* Trump unveils re-opening template; positive report on
virus drug
* Markets shrug off China GDP slump
* Aussie, kiwi lead gains
* Graphic: World FX rates in 2020 https://tmsnrt.rs/2RBWI5E
By Tom Westbrook
SINGAPORE, April 17 (Reuters) - The dollar fell on Friday as
a news report on signs of success in a COVID-19 treatment drug
trial as well as early plans to re-open the U.S. economy drove
fresh optimism and risk appetite.
Even the first drop in Chinese economic growth since
quarterly records began in 1992 did not dent the mood as
investors sought silver linings in signs of a rebound in
industrial production.
The Australian and New Zealand dollars led gains, with both
rising about 0.8%, while the pound and euro also rose to recoup
some of the past two days' losses.
Medical news website STAT, citing a recorded discussion
between doctors involved in a clinical trial, said most of 125
patients given Gilead's GILD.O remdesivir drug at a hospital
in Chicago had recovered and been discharged.
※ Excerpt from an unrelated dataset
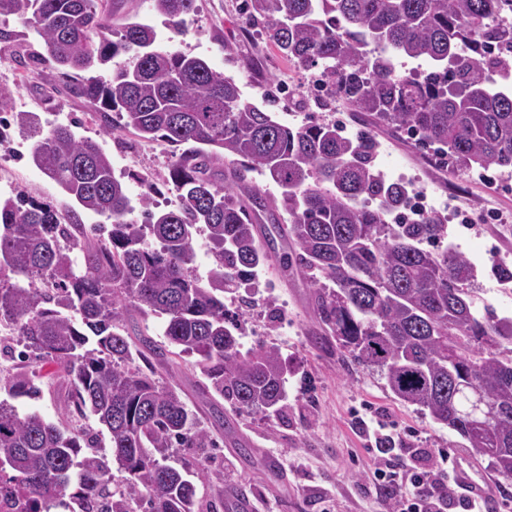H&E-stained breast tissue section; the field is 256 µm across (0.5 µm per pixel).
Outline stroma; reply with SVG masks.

Gilead said anecdotal reports do not provide the data needed
to determine the safety or efficacy of remdesivir as a treatment
for COVID-19 and that it expects more data will be available at
the end of the month. "The market is looking for good news - grasping and hoping
and praying," said Imre Speizer, FX analyst at Westpac. "People
just want to get on the positive bandwagon."
The dollar last sat at $1.0866 per euro EUR= and $1.2504
per pound GDP= and firmed to 107.70 yen JPY= .
The Aussie AUD=D3 last bought $0.6371 and the kiwi
NZD=D3 at $0.6012.
The dollar has closely tracked risk sentiment through the
coronavirus crisis and remains at elevated levels as the safety
of cash in the world's reserve currency stays in demand.
Friday's dip reverses two days of gains on warnings of a
Great Depression-style slump in the world economy, though it is
set to end the week steady as optimism returns. MKTS/GLOB
U.S. President Donald Trump on Thursday announced guidelines
for a return to work in the world's biggest economy - a gradual,
three-stage process dependent on robust virus testing and
subject to state governors' discretion. But the crisis has already turned some 22 million Americans
out of work, and further market moves were capped by Gilead's
staid response and more worries on the economic outlook.
China's economy shrank 6.8% in the first quarter, the first
reversal since at least 1992, as the coronavirus outbreak
paralysed production and spending. Yet the decline was largely in line with expectations for a
6.5% contraction, and investors were encouraged by a
less-than-expected 1.1% drop in industrial output.
"It shows the economy is gradually recovering from the very
worst," said Nathan Chow, senior economist at DBS in Hong Kong.
"But I think in the second quarter we will see at most a
stabilisation, not a rebound, because cases are still rising for
most of China's trading partners, which will dampen orders going
forward. Based on this first-quarter number, I would say the
whole year GDP growth would be something around 2%."